▶ Teks Bacaan
* * * * *
Catatan Ilham Bintang
Ceknricek.com—Belum ke Medan tanpa ke Ucok Durian. Itu semboyan Ucok Durian di Medan. Presiden Jokowi pun tahun lalu menggunakan tagline tersebut untuk mengungkap kesannya saat bersama keluarga ke markas Ucok Durian di jalan Wahid Hasyim 30-32 Medan.
Rabu (1/8) malam saya ditraktir Ketua PWI Sumatera Utara Herman Shah mencicipi duren si Ucok ini. Bersama wartawan senior Ronny Simon, Edu Thahir, dan Agus Lubis.

Padahal, malam itu kami baru habis menyantap sop kepala kambing di warung Wajir. Malah, masih sedang makan, ketika Herman Shah menyodorkan agenda ke Ucok Durian.
“Abang nggak sah ke Medan kalau tak ke Ucok. Kalau sudah kenyang, foto sama duren saja cukuplah. Yang ada bukti sudah ke sana,” bujuk Herman.
Saya mulai menangkap kunci sukses usaha Ucok Durian ini. Pertama, usaha itu menjadi kebanggaan warganya. Sama kebanggaan warga Medan terhadap klub sepakbola PSMS, dan “ Waspada” surat kabar lagendaris yang berusia 72 tahun milik keluarga Said. Promosi Herman Shah itulah contohnya.
“ Ya, satu dua biji aja bang, syarat aja,” desak Herman. Faktanya, mencicipi lebih dari itu. Saya menghabiskan satu duren utuh. Rasa durennya memang legit dan manis.

Warung Ucok Durian ini mengagumkan. Belum pernah saya melihat tempat penjualan durian yang digarap serius seperti ini. Tempatnya luas. Bisa menampung sekitar 200 pengunjung duduk sekaligus. Semalam, saya saksikan sendiri pelanggan keluar masuk, tiada henti.
Semua meja terisi. Pengunjung dengan kegembiraannya bak sedang mengikuti “upacara bersama”: makan duren bareng-bareng. Seperti nonton bareng final Piala Dunia.
Di bagian teras warungnya tempat tumpukan duren menggunung. Dan, lihatlah Zainal Abidin (51)—si Ucok itu — menjadi petugas QC- quality control.

Ini kunci sukses nomer duanya, sang pengusaha terjun langsung jadi “kuli” di tempat usahanya. Persis orang Jepang pada umumnya.
* * * * *
▶ Daftar Tugas
1. Terjemahkan kalimat "Rasa durennya memang legit dan manis." dari teks bacaan ke dalam bahasa Inggris.
2. Sebutkan semua wartawan senior yang disebut namanya dalam teks bacaan.
3. Salin bagian teks bacaan yang dimulai dari "Padahal, malam itu" dan berakhir pada "Shah itulah contohnya.", kedua ujungnya ikut disalin.

▶ Data yang Diberikan
* * * * *
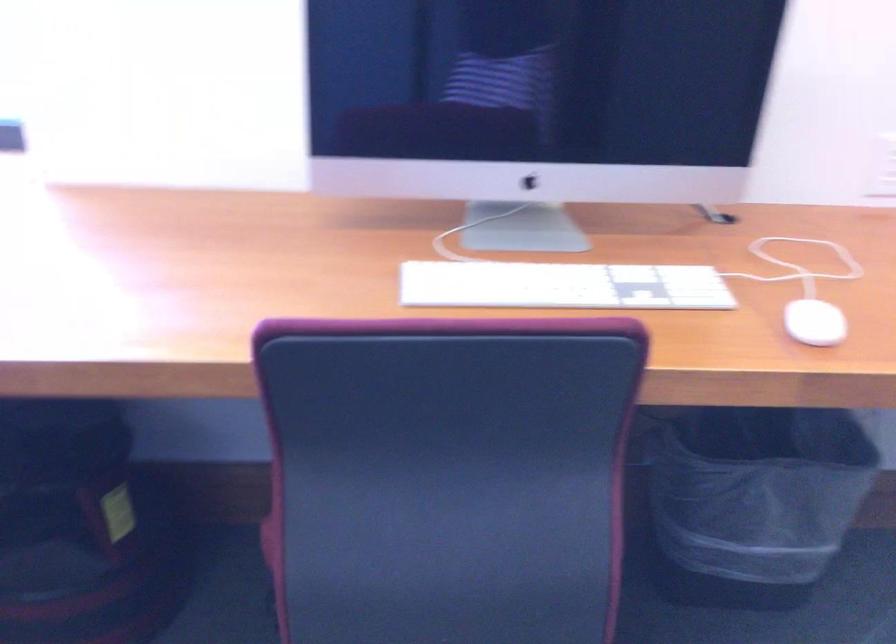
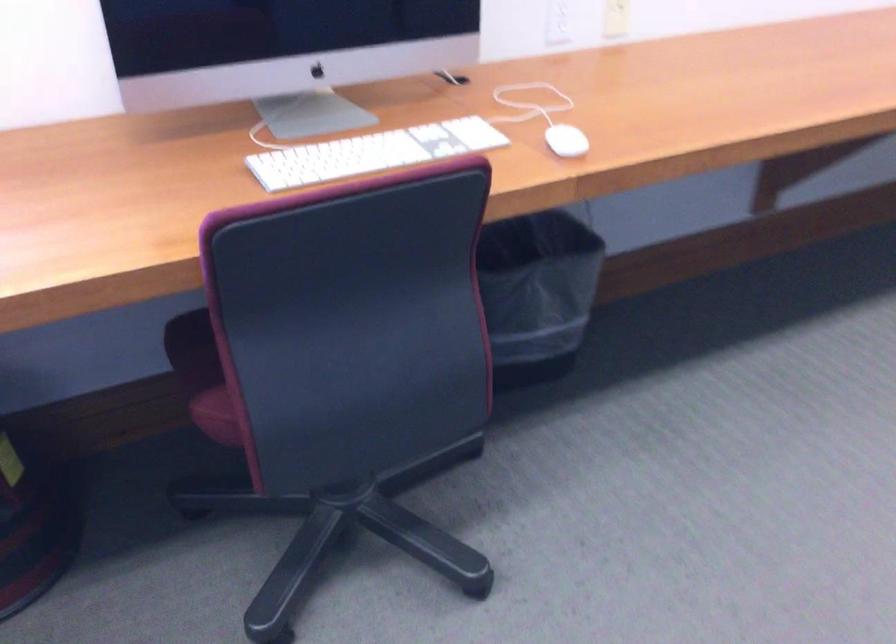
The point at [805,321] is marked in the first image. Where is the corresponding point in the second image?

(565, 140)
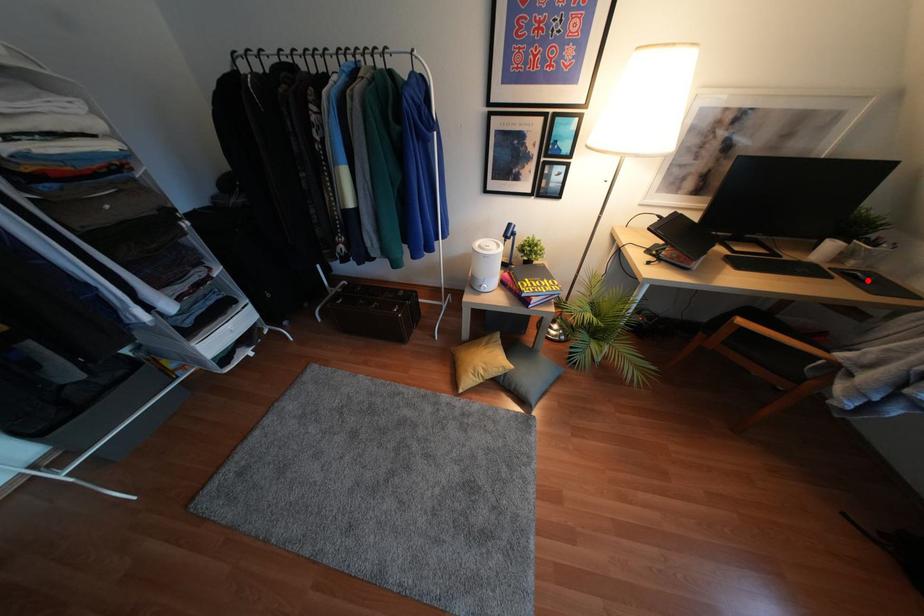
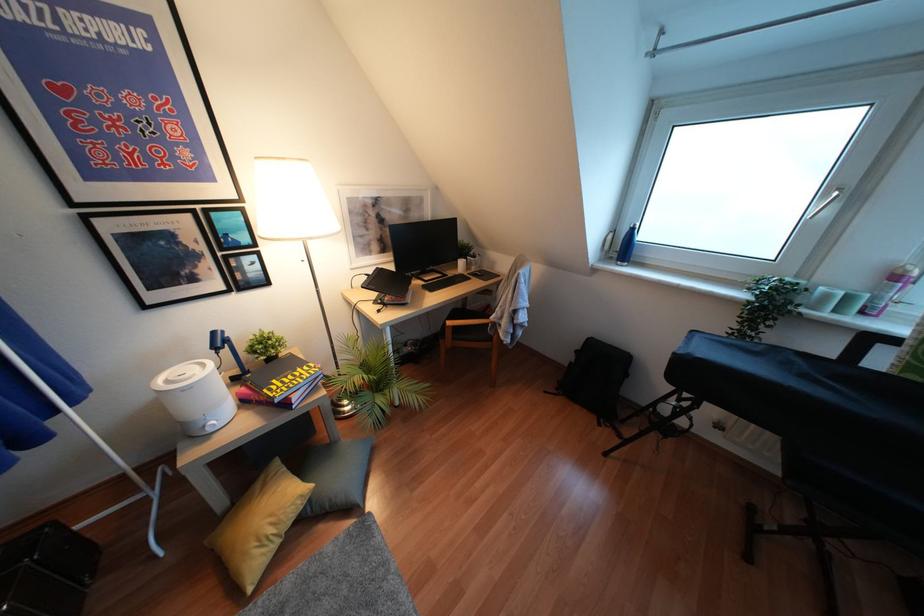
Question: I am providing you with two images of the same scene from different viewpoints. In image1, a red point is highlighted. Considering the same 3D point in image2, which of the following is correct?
* * * * *
▶ Jawaban Latihan
1. The durian really was rich and sweet.

2. Ronny Simon, Edu Thahir, dan Agus Lubis.

3.
Padahal, malam itu kami baru habis menyantap sop kepala kambing di warung Wajir. Malah, masih sedang makan, ketika Herman Shah menyodorkan agenda ke Ucok Durian.
“Abang nggak sah ke Medan kalau tak ke Ucok. Kalau sudah kenyang, foto sama duren saja cukuplah. Yang ada bukti sudah ke sana,” bujuk Herman.
Saya mulai menangkap kunci sukses usaha Ucok Durian ini. Pertama, usaha itu menjadi kebanggaan warganya. Sama kebanggaan warga Medan terhadap klub sepakbola PSMS, dan “ Waspada” surat kabar lagendaris yang berusia 72 tahun milik keluarga Said. Promosi Herman Shah itulah contohnya.